▶ _QUOTED PASSAGE_

[Start of Attachment]

Joseph receiving Pharaoh’s Ring
This painting shows the dramatic moment Joseph wins his freedom and is appointed to the role of Vizier, Pharaoh’s Chief Administrator. In this Christian story from the Book of Genesis in the Bible’s Old Testament, Joseph had been sold into slavery by his jealous brothers and imprisoned for a crime he did not commit. While in prison Joseph correctly interprets the dreams of Pharaoh, which saves Egypt from famine. Here, he receives his reward: ‘And Pharaoh took off his ring from his hand, and put it upon Joseph's hand, and arrayed him in vestures of fine linen, and put a gold chain about his neck’ (Genesis 41:42).
Giovanni Battista Tiepolo’s (1696-1770) use of colour and costume references the Golden Age of Venetian painting, specifically the works of Italian painter Paolo Veronese (1528-1588), as well as Old Testament scenes by the Dutch artist Rembrandt and his circle. The horizontal format of the work, with its half-length figures, is exceptional within Tiepolo’s oeuvre and is more reminiscent of seventeenth-century Bolognese paintings, such as Guercino (1591-1666), than of Venetian pictures. Some scholars have pointed to the far trumpeter as a possible self-portrait of the artist.

[End of Attachment]

▶ _INFORMATION PROVIDED_
[Start of Attachment]

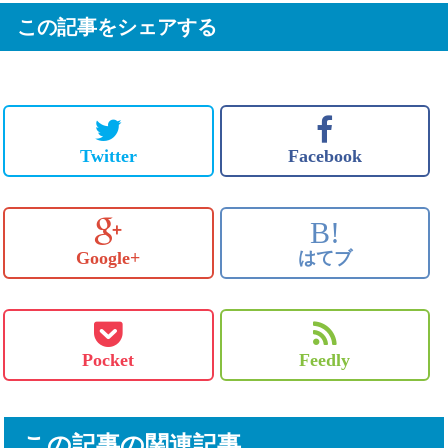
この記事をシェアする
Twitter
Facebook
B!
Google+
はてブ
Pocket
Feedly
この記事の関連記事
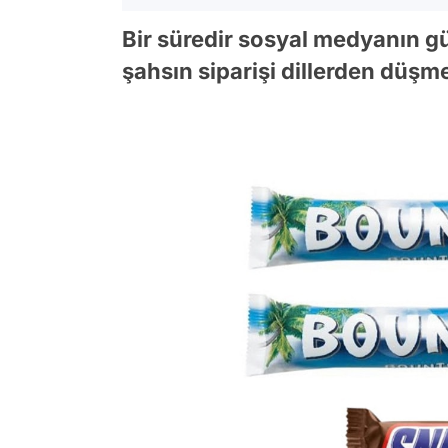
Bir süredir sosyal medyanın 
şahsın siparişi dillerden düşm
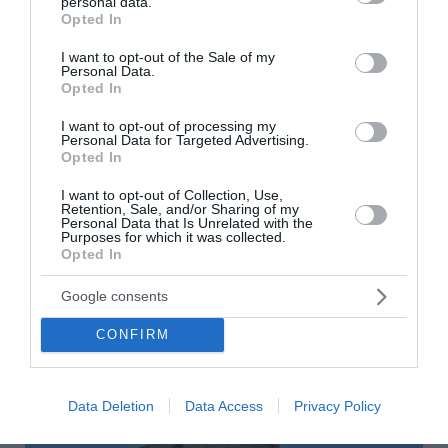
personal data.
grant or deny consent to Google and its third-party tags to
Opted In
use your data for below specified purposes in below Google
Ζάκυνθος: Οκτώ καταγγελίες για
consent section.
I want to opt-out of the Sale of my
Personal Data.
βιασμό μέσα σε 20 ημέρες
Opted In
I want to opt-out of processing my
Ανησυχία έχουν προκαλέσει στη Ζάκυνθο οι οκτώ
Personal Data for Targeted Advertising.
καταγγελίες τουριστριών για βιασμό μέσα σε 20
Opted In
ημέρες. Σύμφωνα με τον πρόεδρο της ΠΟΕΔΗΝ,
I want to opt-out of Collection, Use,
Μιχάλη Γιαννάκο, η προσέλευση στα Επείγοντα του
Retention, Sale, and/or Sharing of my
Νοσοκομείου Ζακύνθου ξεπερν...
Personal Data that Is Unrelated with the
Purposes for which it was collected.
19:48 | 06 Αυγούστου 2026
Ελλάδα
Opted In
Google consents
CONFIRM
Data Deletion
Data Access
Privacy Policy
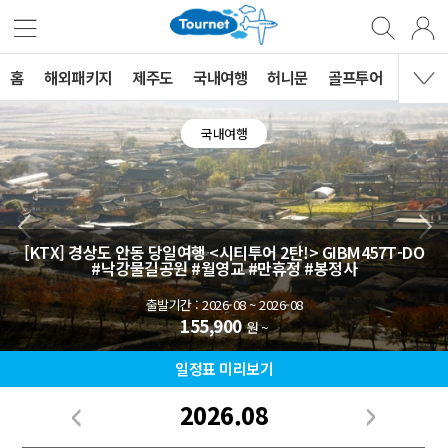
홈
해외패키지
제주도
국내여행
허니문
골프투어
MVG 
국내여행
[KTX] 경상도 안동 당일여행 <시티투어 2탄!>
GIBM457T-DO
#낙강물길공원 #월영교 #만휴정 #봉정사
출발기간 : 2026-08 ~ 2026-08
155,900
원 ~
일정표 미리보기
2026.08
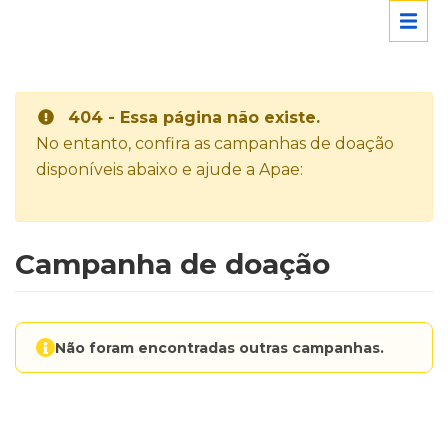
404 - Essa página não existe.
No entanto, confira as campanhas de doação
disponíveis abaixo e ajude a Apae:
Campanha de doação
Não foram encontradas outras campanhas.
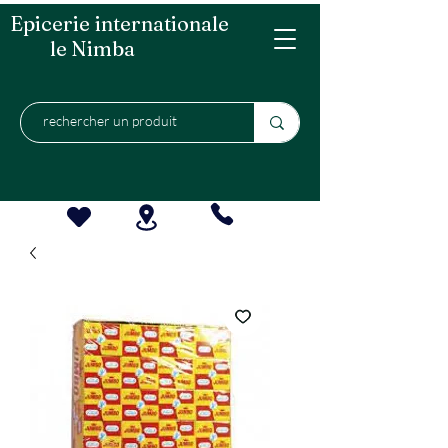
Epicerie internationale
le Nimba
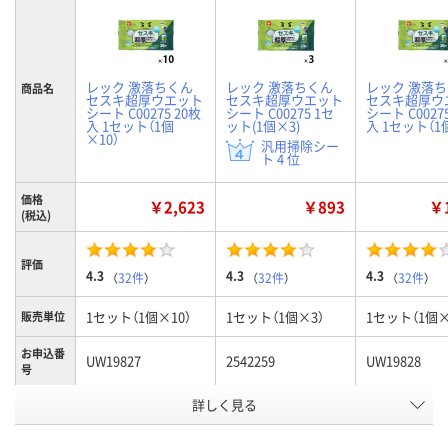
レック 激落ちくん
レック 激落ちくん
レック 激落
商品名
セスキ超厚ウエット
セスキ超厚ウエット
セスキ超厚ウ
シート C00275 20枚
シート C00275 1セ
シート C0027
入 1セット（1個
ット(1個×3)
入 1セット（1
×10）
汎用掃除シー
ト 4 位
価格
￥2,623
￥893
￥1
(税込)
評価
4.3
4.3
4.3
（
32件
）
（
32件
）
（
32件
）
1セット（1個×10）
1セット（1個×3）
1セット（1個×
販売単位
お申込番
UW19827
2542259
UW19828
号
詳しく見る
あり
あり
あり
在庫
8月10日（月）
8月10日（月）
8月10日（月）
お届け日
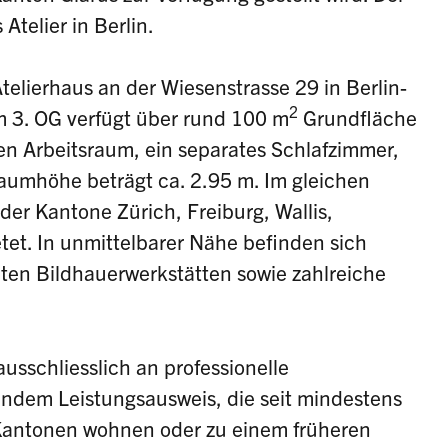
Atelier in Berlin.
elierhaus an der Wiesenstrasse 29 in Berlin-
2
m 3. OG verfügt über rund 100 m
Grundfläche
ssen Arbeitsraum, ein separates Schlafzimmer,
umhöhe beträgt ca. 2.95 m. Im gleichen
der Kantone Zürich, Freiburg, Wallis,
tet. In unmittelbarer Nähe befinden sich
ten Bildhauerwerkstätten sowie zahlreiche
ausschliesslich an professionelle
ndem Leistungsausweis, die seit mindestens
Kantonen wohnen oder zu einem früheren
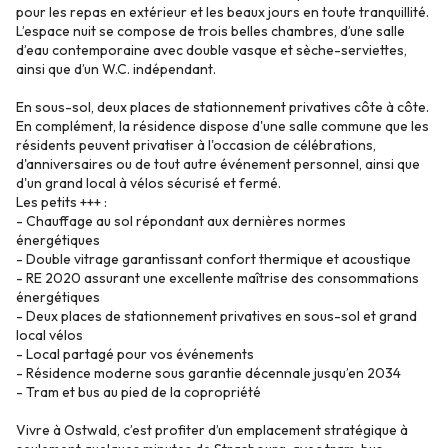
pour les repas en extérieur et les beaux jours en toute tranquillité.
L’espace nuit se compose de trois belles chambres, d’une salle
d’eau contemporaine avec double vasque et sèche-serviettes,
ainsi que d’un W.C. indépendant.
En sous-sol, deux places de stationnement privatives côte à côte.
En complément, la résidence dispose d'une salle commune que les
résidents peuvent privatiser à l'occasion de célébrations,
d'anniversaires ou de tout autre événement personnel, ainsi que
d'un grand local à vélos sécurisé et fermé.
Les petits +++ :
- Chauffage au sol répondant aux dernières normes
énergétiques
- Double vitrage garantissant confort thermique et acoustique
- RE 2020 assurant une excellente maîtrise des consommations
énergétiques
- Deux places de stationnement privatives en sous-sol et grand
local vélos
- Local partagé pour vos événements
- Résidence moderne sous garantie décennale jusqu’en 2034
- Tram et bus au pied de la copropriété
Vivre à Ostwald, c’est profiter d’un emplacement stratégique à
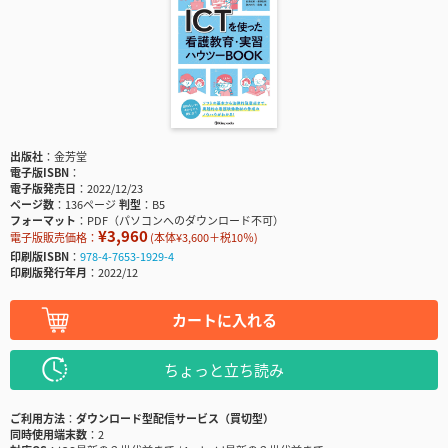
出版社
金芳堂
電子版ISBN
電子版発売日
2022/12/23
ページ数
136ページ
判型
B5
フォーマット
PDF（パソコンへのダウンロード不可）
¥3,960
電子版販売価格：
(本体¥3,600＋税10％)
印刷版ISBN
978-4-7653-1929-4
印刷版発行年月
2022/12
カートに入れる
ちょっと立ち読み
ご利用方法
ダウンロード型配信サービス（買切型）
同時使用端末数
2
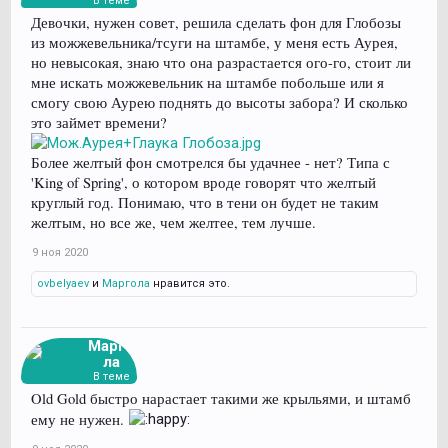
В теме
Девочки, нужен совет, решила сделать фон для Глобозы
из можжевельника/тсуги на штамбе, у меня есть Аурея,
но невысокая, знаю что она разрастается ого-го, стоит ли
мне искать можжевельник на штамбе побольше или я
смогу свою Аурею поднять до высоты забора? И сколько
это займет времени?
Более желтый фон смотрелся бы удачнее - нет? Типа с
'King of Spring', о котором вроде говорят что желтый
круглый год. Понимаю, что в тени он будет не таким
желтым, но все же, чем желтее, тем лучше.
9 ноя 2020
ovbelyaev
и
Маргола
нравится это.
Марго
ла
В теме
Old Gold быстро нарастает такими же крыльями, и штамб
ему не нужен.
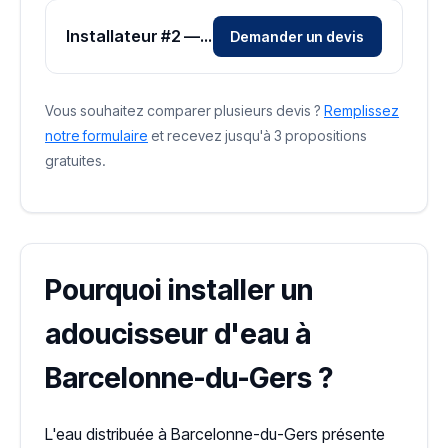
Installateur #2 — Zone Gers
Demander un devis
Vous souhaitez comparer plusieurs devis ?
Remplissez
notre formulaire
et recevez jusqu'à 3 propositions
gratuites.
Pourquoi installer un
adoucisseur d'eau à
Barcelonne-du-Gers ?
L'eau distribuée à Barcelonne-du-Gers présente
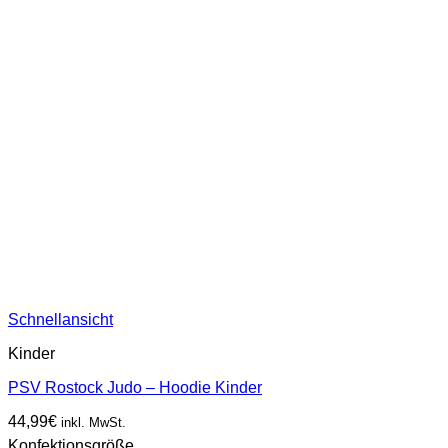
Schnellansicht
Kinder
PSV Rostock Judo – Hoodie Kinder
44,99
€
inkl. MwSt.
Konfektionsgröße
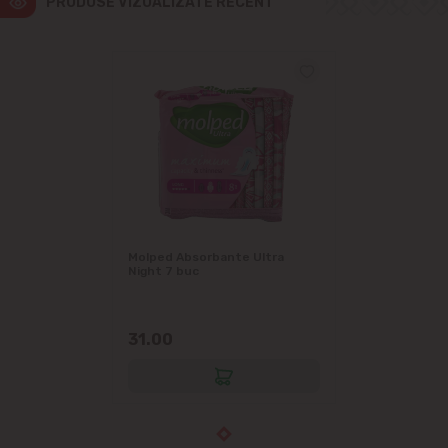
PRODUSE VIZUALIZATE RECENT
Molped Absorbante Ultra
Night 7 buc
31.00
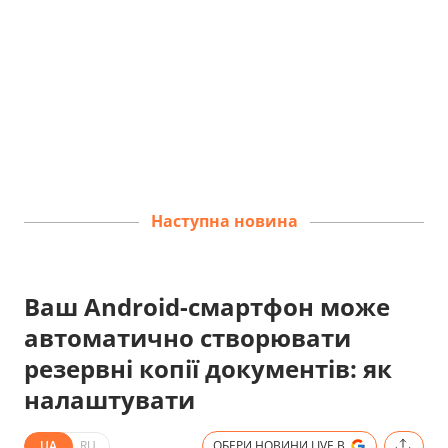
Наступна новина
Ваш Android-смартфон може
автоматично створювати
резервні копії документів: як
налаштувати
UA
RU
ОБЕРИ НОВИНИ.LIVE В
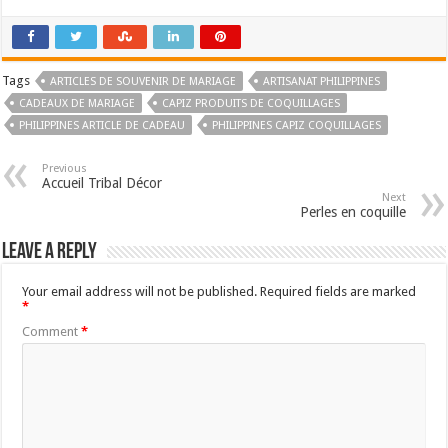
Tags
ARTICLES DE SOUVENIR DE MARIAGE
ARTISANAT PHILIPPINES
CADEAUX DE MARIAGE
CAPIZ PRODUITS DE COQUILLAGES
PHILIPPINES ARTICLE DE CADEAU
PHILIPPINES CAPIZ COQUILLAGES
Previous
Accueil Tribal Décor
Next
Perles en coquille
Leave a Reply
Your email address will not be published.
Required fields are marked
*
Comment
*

[End of Attachment]

▶ _TASK TO COMPLETE_
Alter the stretch from "Giovanni Battista Tiepolo’s" through "of the artist." in the painting description, putting "vertical" in place of "horizontal". Rely on the painting description alone.

▶ _REPLY TO THE TASK_
Giovanni Battista Tiepolo’s (1696-1770) use of colour and costume references the Golden Age of Venetian painting, specifically the works of Italian painter Paolo Veronese (1528-1588), as well as Old Testament scenes by the Dutch artist Rembrandt and his circle. The vertical format of the work, with its half-length figures, is exceptional within Tiepolo’s oeuvre and is more reminiscent of seventeenth-century Bolognese paintings, such as Guercino (1591-1666), than of Venetian pictures. Some scholars have pointed to the far trumpeter as a possible self-portrait of the artist.